Não vi ainda um único link entre uma e outra espécie ser comprovado. Apenas “uma” espécie aqui, e “outra” ali, com algumas características que podem ser consideradas complementares ou parecidas, mas sem uma continuidade que possamos comprovar. Perto desse nível de, digamos, evidência, a fé na historicidade de Jesus ou das Escrituras, como um todo, me parecem teorias bem mais sólidas, mantendo as devidas proporções e diferentes áreas do conhecimento.

O fato é que ninguém explica a tal “Explosão” do Cambriano, ou seja, o 4o. dia da Criação. Ninguém, na verdade, pode explicar a frase atribuída a Einstein que:

As coisas deveriam ser o mais simples possíveis, mas não mais simples do que isso

Albert Einstein

O que eu quero dizer com isso: ninguém, nem mesmo em condições absolutamente controladas em laboratório jamais conseguiu gerar algo vivo de componentes não vivos.
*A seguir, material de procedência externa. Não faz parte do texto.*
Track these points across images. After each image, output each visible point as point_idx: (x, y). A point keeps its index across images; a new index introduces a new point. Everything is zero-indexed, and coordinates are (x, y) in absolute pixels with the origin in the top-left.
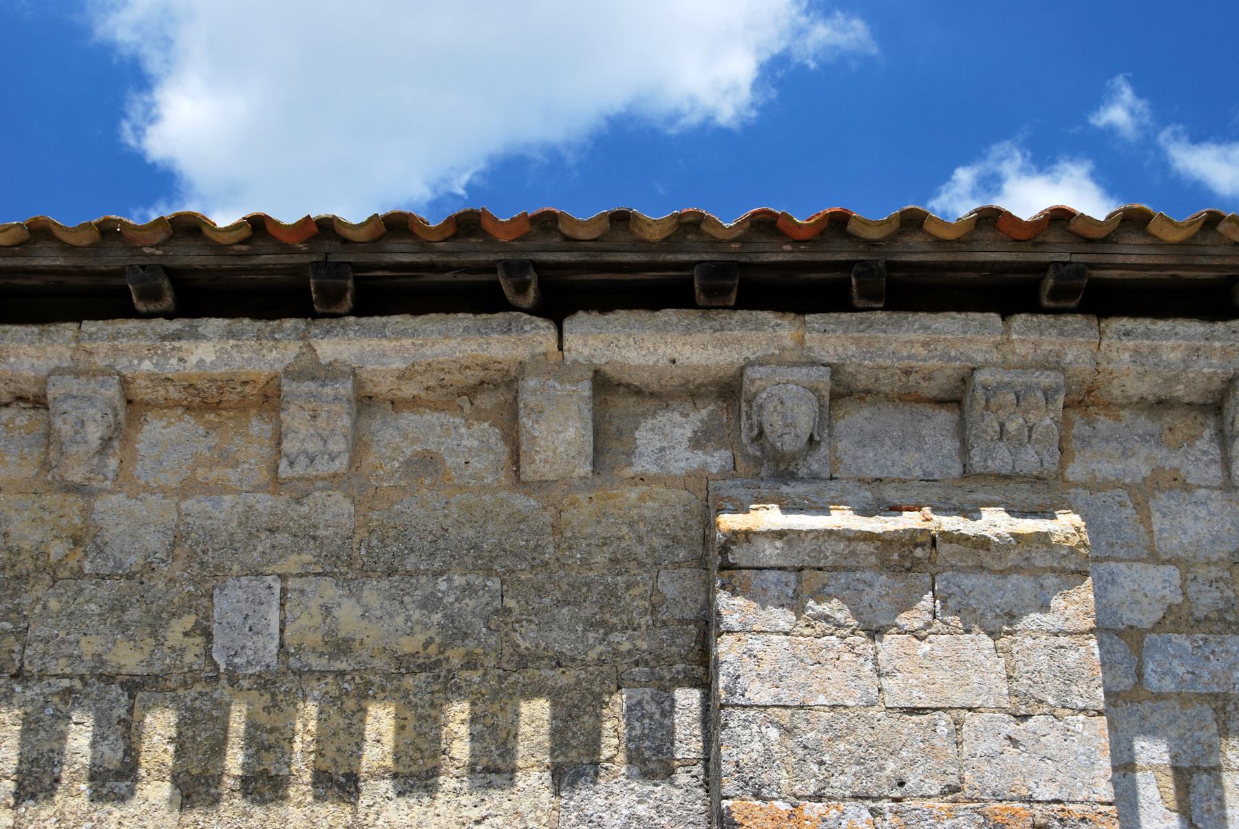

Ninguém consegue desconstruir uma célula até seu nível molecular, atômico, e enxergar exatamente em que ponto algo não orgânico passa a se tornar “vivo.

Por isso, digo que não há nada que me proíba – nem creio que haverá jamais – de continuar glorificando a Deus por minha existência, por Sua Graça expressa através de Cristo, ou do fato de que Ele sustenta a vida na terra.

Fora disso, estamos apenas contrapondo Fé com fé. Só isso.